Required work:
Extend the passage below on GPL and BSD-style software licenses, starting right after its last sentence.

Of course, there is nothing wrong with the no-compromise way of the FSF and the GPL. Both this and what we are trying to do are valid solutions, and I think they are actually helping with making a complete free software ecosystem. With only the GPL, some people would not do free software at all. But without the BSD-like licenses, and all other compromises existing for the GPL (GCC runtime libraries exception, font exceptions, etc) the GPL would be isolated from proprietary projects, and it would be impossible to mix GPL code with anything else. Again, there is nothing wrong with that, and it's actually what the FSF is trying to do: make the GPL ecosystem so great that everyone wants to use it, and make it impossible to mix it with proprietary software so people have to completely switch to it.

Extracted records:
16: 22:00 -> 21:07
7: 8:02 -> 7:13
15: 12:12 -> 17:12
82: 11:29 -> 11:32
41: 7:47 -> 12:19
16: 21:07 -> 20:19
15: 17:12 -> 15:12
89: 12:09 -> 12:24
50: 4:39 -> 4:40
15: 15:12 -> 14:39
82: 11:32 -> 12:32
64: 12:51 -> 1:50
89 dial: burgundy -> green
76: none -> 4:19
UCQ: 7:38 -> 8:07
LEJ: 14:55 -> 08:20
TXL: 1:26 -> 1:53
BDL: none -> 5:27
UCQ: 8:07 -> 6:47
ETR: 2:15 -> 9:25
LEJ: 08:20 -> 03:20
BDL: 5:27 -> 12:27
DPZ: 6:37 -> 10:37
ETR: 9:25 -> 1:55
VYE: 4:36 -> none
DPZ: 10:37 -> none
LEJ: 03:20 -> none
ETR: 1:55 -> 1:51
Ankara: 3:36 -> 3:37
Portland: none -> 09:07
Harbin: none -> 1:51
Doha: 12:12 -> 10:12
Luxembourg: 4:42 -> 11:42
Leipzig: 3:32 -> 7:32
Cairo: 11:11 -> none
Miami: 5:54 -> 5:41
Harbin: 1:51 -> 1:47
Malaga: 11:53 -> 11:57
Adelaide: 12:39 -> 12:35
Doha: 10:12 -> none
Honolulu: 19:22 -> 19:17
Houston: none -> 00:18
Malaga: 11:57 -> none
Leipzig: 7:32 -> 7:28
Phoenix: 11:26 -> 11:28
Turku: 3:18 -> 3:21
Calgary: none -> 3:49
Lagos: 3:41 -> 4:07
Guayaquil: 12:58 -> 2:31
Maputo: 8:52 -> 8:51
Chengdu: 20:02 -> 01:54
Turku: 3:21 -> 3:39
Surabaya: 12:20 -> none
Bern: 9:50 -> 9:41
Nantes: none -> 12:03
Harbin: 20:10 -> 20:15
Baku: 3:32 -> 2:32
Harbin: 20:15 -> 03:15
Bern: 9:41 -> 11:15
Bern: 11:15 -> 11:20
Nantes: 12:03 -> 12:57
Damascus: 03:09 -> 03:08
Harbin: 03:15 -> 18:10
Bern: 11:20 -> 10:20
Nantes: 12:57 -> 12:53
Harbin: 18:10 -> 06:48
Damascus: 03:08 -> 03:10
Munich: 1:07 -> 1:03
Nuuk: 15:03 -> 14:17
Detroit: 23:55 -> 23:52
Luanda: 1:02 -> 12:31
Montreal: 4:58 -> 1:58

Result of the task:
Now, the GPL can be a good license, if that's what you want, for a single software project. A compiler like gcc, a kernel like Linux, a C library like glibc, for example. Haiku is a whole operating system, and has several components that are MIT licensed, and as such, are GPL compatible when considered separately (we could do a file-by-file listing if needed). However, we don't want to restrict ourselves to GPL-compatible-only stuff. We are welcoming to proprietary software, wich we think is better than no software at all (and yes, GPL software would still be better). It is not our goal in Haiku to advocate the use of the GPL, or any other license, to other projects. So we went with the MIT license for the code we write, and integrate whatever we think is useful in the system, living with the licenses the authors have set on it.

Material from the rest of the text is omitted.